Security Breaches Reported by Lakeshore Bone & Joint Institute and Putnam County Memorial Hospital

Lakeshore Bone & Joint Institute, an Orthopedic practice located in Indiana, has suffered a breach that impacted its Microsoft Office 365 account, including email messages and attachments that have the protected health information (PHI) of some patients.

On July 7, 2021, the practice noticed strange activity in a staff member’s email account and promptly took action to avert further unauthorized access. There was a cybersecurity and digital forensic agency hired to check out the incident and help with remediation work.

The breach investigator established that an unauthorized individual had obtained access to one worker’s email account.

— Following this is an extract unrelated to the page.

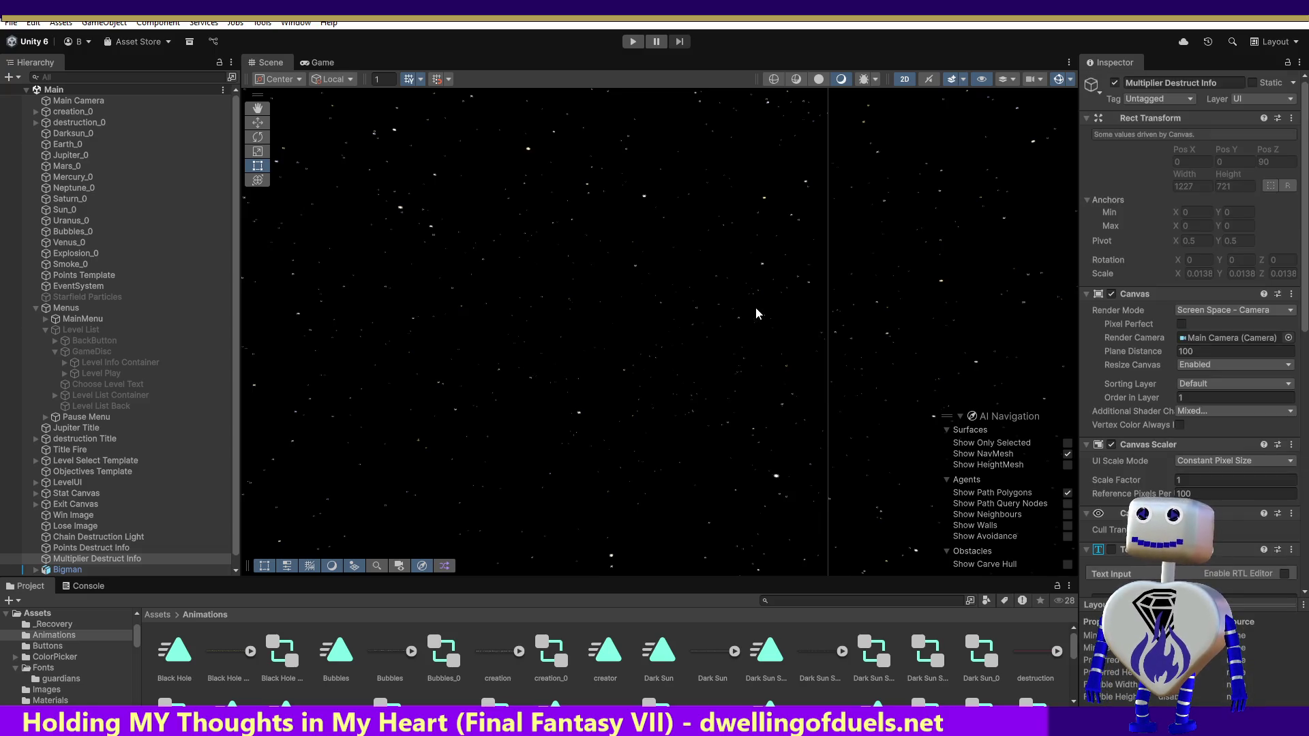
Step: Play-test the level list to a Time Trial showing destroyer speed X3 and cooldown 0, then stop
click(632, 41)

An evaluation of the account was done on October 21, 2021, and showed that the attacker may have accessed or possessed these types of patient data:

Birthdate, treatment details, Diagnosis MRN/patient ID, name of provider, medical insurance data, treatment cost details, and, for a number of persons, Social Security numbers.

Persons whose Social Security numbers were likely exposed have been provided a complimentary one-year membership to identity theft monitoring services.

According to the breach report sent to the Maine attorney general, the breach possibly affected 23,627 individuals.

PHI Possibly Exposed in Putnam County Memorial Hospital Ransomware Attack

Putnam County Memorial Hospital has begun informing 6,916 people regarding a July 2021 cyberattack that triggered the possible exposure of protected health information.

The attack was discovered on July 18, 2021 when an employee was unable to gain access to selected computer systems and data files. A forensic investigation affirmed that an unauthorized person acquired access to its network sometime from July 16 to July 18, used various network reconnaissance software to find systems and data of interest, after that employed ransomware to encrypt data files.

The forensic investigation established the threat actor got access to some areas of the system including patient and staff data such as names, Social Security numbers, addresses, doctor-patient evaluations and reports, patient consent, and laboratory and radiology data. It is deemed that financial data was not exposed.

Right after the breach, the hospital enforced new security procedures to better secure patient information. Free credit monitoring services were given to impacted people for one year. Those services comprise darknet and clearnet tracking, fraud consult, quick cash scan, and identity theft insurance, and restoration services.